小小的心情好了许多,王月看到小小心情好了,她也特开心。
我连忙展开我在播音主持学院外联部当苦力时学来的一身本事,拧起她们俩的行礼箱,出了火车站就往地铁里走。北京广播学院虽然改名了,但地铁站的名字还没有改,换了两趟地铁就到了广播学院站。
我脖子里挂着两个手提包,左手一个大皮箱,右手一个大皮箱,背后还背着我的大背包,像个企鹅似的摇摇晃晃的走下了地铁站的天桥。
新校名已经挂牌,“北京广播学院”六个字已然锁尘,我突然想起一位学姐说过的话,她说老校名在许多学子的印象里不过是一座纪念碑罢了:纪念仍在继续的荣耀和已经死去的年华。

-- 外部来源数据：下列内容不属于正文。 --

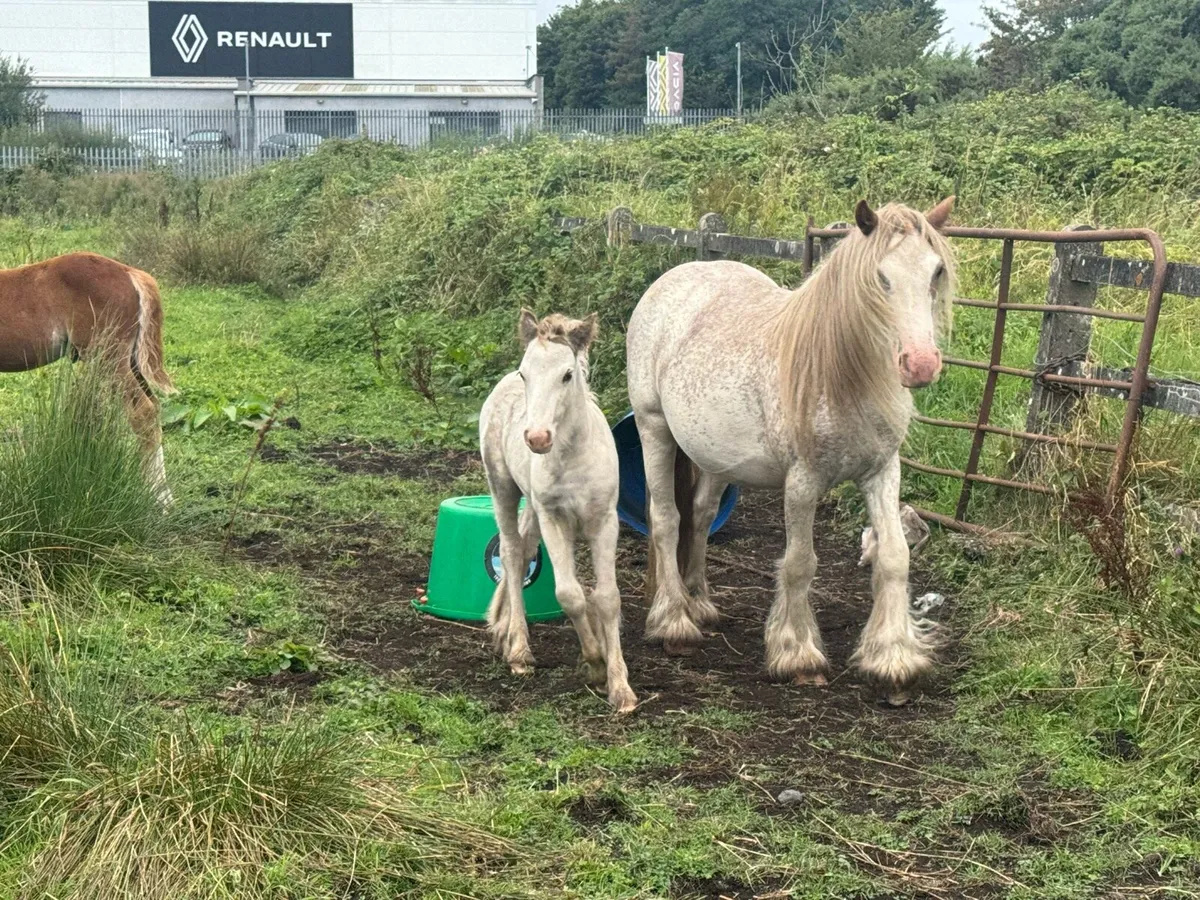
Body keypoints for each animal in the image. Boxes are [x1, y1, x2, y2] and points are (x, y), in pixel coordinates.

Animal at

年华死去,年华死去,记得大一时我经常听见大四的学长那般哼唱。或许不久,大一的学弟学妹也会听见我如此寂寞而惆怅的哼唱:
年华死去,年华死去。
在通往校园的大道上,小小和王月看见我那模样,特高兴。她们抬头仰望道路两侧高大的白桦树,欣赏着校园里逼仄而清亮的风景,一会儿向前小跑几步,一会儿又回过头来冲我喊道:
“哥,陈杰哥,你快点呀,嘻嘻!”
“陈杰,你倒是快点啊,怎么慢的跟一只鸭子似的啊!”
就在这个时候,我看见我旁边有个一岁左右的婴孩张着手臂摇摇晃晃的往前走,一位年轻的妈妈站在他的前方不远处不停的冲他喊道:“宝宝,快点呀,宝宝!”
回过头来又看见小小和王月冲我喊道:“快点呀!”我差点就没晕死过去,但小小和王月就站在我前面不远处不停的喊我,我只能露出一张笑脸迎合她们,后来王月说我当时绝对是一张标准的苦瓜脸。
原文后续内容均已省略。